Years not knowing what happened to her husband. Or two of her sons. Years struggling to survive in a country at war, stripped of all but 30 lbs of her belongings..
At the war’s end, she moved to Cairns. My mother and I joined her in a flat in Sheridan Street, later a house in Lake Street.
“Still no word.”
Even though the war was now over, nothing about her husband Jack. She knew by then that Lincoln had been killed. She drew consolation that her two eldest sons survived the war.
She was always strong. The only indication I ever had of how she must have felt in those post-war years was when she’d take me to the movies. If Movietone News came on with the war in New Guinea, she’d grab me by the arm and rush out of the theatre.
In an era when little boys were to be seen and not heard, she told me nothing about her life, how she felt, how she coped. I didn’t know about her diary until after she died. Never a personal story, no indication of feelings or heartache. It was a different time. You didn’t talk to children about such things.
Or elaborate upon your repeated diary entry “still no word,”
I believe she didn’t know whether my grandfather had been captured or killed until late 1944 (nearly 3 years!). It was only then that his internment in 1941 was confirmed.
She did receive word from the government some time after the war. But the word was incorrect. It told her my grandfather was on a Japanese p.o.w. ship (not the Montevideo Maru) that was sunk by Allied forces, no survivors.
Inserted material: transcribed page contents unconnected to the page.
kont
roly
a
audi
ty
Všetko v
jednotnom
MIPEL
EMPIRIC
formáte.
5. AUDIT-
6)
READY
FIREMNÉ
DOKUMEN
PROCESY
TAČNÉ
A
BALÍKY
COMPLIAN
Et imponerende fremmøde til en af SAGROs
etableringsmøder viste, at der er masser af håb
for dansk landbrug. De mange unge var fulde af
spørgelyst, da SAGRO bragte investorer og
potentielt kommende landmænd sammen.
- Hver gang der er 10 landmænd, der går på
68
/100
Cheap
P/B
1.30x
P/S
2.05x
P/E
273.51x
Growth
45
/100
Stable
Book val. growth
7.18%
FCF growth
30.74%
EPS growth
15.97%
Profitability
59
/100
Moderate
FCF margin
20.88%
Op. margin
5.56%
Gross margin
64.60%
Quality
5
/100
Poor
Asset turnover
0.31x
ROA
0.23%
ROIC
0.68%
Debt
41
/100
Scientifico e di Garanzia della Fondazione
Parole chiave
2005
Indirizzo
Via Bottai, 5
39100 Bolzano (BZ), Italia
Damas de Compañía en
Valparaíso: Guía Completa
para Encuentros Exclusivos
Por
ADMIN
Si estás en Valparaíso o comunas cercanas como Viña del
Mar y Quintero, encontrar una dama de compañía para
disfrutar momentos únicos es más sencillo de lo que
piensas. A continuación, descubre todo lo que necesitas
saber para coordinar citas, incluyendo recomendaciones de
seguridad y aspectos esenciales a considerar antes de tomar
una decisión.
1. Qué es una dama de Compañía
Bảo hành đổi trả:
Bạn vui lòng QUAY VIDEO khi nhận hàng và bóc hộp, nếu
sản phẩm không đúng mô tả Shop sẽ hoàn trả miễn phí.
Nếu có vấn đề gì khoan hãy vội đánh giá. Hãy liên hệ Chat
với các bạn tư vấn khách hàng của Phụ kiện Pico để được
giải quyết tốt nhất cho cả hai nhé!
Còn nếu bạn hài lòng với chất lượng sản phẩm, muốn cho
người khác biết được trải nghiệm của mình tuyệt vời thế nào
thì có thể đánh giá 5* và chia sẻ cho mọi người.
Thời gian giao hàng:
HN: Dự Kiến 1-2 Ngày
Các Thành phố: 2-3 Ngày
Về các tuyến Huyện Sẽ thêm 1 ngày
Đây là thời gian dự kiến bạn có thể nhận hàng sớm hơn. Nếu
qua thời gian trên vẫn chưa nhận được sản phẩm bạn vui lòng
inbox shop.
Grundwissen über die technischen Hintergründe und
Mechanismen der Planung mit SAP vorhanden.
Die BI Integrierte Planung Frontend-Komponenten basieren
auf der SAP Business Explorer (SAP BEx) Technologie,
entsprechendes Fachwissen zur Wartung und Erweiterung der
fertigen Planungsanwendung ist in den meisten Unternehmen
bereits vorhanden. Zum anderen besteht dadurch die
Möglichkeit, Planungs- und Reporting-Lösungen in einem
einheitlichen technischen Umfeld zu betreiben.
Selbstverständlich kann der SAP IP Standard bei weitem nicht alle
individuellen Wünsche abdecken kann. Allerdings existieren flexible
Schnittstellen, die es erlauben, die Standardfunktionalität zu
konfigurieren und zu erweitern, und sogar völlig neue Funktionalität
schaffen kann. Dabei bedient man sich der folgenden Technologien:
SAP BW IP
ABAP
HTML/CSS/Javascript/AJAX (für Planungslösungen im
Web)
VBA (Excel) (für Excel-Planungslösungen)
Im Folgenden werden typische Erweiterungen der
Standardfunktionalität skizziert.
This was an attempted Japanese cover-up to avoid possible war crimes trials. He was not lost at sea.
That incorrect word from the government was a lot better than reality.
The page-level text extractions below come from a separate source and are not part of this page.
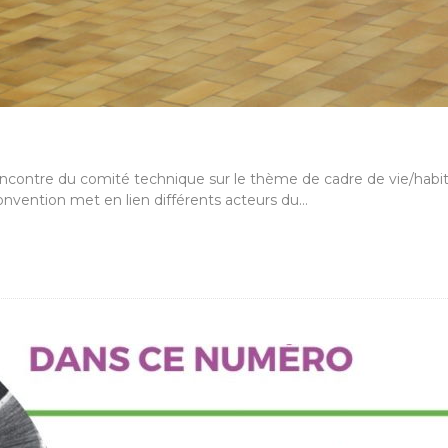
ncontre du comité technique sur le thème de cadre de vie/habitat
onvention met en lien différents acteurs du…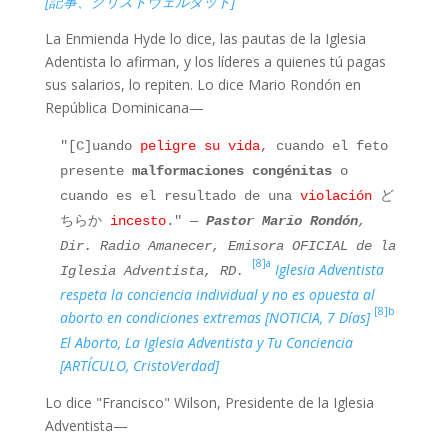
[記事、クリストヴェルダッド]
La Enmienda Hyde lo dice, las pautas de la Iglesia
Adentista lo afirman, y los líderes a quienes tú pagas
sus salarios, lo repiten. Lo dice Mario Rondón en
República Dominicana—
"[C]uando
peligre su vida
, cuando el feto
presente
malformaciones congénitas
o
cuando es el resultado de una
violación
ど
ちらか
incesto
."
—
Pastor Mario Rondón
,
Dir. Radio Amanecer, Emisora OFICIAL de la
[8]a
Iglesia Adventista
Iglesia Adventista, RD.
respeta la conciencia individual y no es opuesta al
[
8]b
aborto en condiciones extremas [NOTICIA, 7 Días]
El Aborto, La Iglesia Adventista y Tu Conciencia
[ARTÍCULO, CristoVerdad]
Lo dice "Francisco" Wilson, Presidente de la Iglesia
Adventista—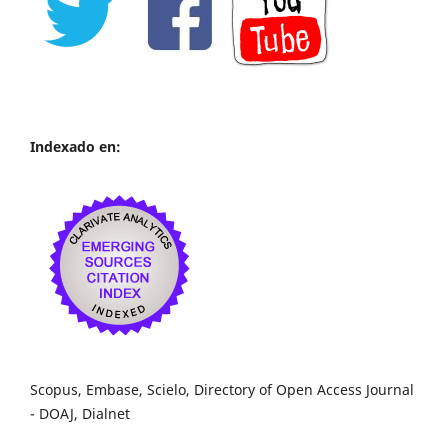
Indexado en:
Scopus, Embase, Scielo, Directory of Open Access Journal
- DOAJ, Dialnet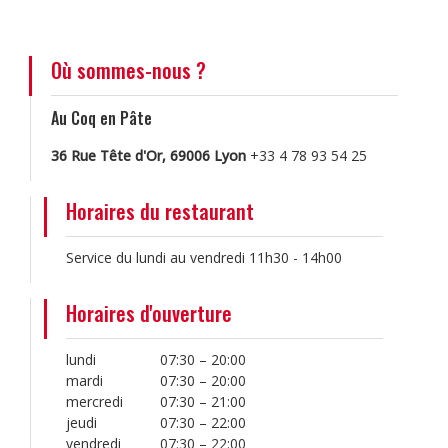
Où sommes-nous ?
Au Coq en Pâte
36 Rue Tête d'Or, 69006 Lyon
+33 4 78 93 54 25
Horaires du restaurant
Service du lundi au vendredi 11h30 - 14h00
Horaires d'ouverture
lundi
07:30 – 20:00
mardi
07:30 – 20:00
mercredi
07:30 – 21:00
jeudi
07:30 – 22:00
vendredi
07:30 – 22:00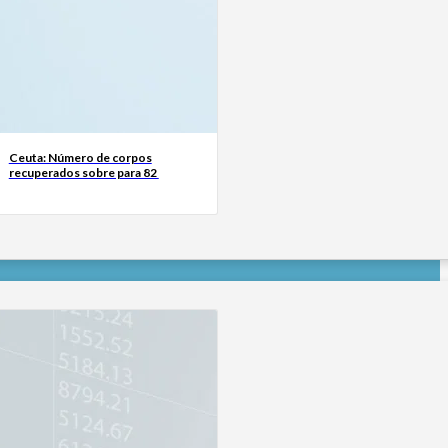
Ceuta: Número de corpos
recuperados sobre para 82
I’m glad that she didn’t know that her husband, her life partner, father of her four children, was one of the victims of “…the 1944 murder by Japanese sailors of a large group of Australian male civilians and German Catholic priests at Kavieng…” (from ‘The Kavieng Massacre, A War Crime Revealed” by Raden Dunbar, an excellent book, meticulously researched).
Chapter 13, “The Vision of Hell,” details the executions, the Japanese involved, the names of the victims. I quote “W.O. Muraoka had prepared a noose of a thin cord taken from Japanese kitbags, this was placed carefully over the head of the unsuspecting and blindfolded prisoner so as not to alarm him.”
Execution details follow, which I won’t quote here. Too disturbing.
Dunbar’s book continues “For three long hours the sequence was repeated again and again… However, the plan to kill silently and secretly was proving to be time consuming and untidy… At some later point when the slowness of proceedings began to frustrate the now impatient Suzuki, faster methods of killing… were resorted to…” End of quote – even more disturbing.
The book describes how the bodies were taken by barge, attached to cables and concrete, were “dropped overboard in the deep black waters of Eikstedt Passage in the middle of a triangle formed by Nago, Edmago and Usien islands..”
The prisoners had been told to pack their belongings for their transfer to Rabaul. This was a lie, a cover-up.
Dunbar again “Planters, ex-diggers and priests – all had died utterly alone in horrible circumstances, with just a few wild and awful moments to comprehend what was happening to them. The story of their survival in the internment camps, their sudden and violent deaths, and the location of their watery gravesite would remain unknown to their families and wives and children for a very long time to come.”
I’m so glad my grandmother never learned the real story. She died before the truth became known.
She did learn that Don’s name was on the Montevideo Maru manifest.
Although Les and Bertha went back to New Guinea until 1951, and Stan and Peggy lived half way down Queensland, leaving my grandmother in Cairns, she drew great support from them.
In all the time I knew her, she never slipped, never weakened, was always there to support me and my mother. A wonderfully strong woman. On the outside, she hid all the fears and worries she must have felt. Now I wonder how she must have felt inside, how she coped so well.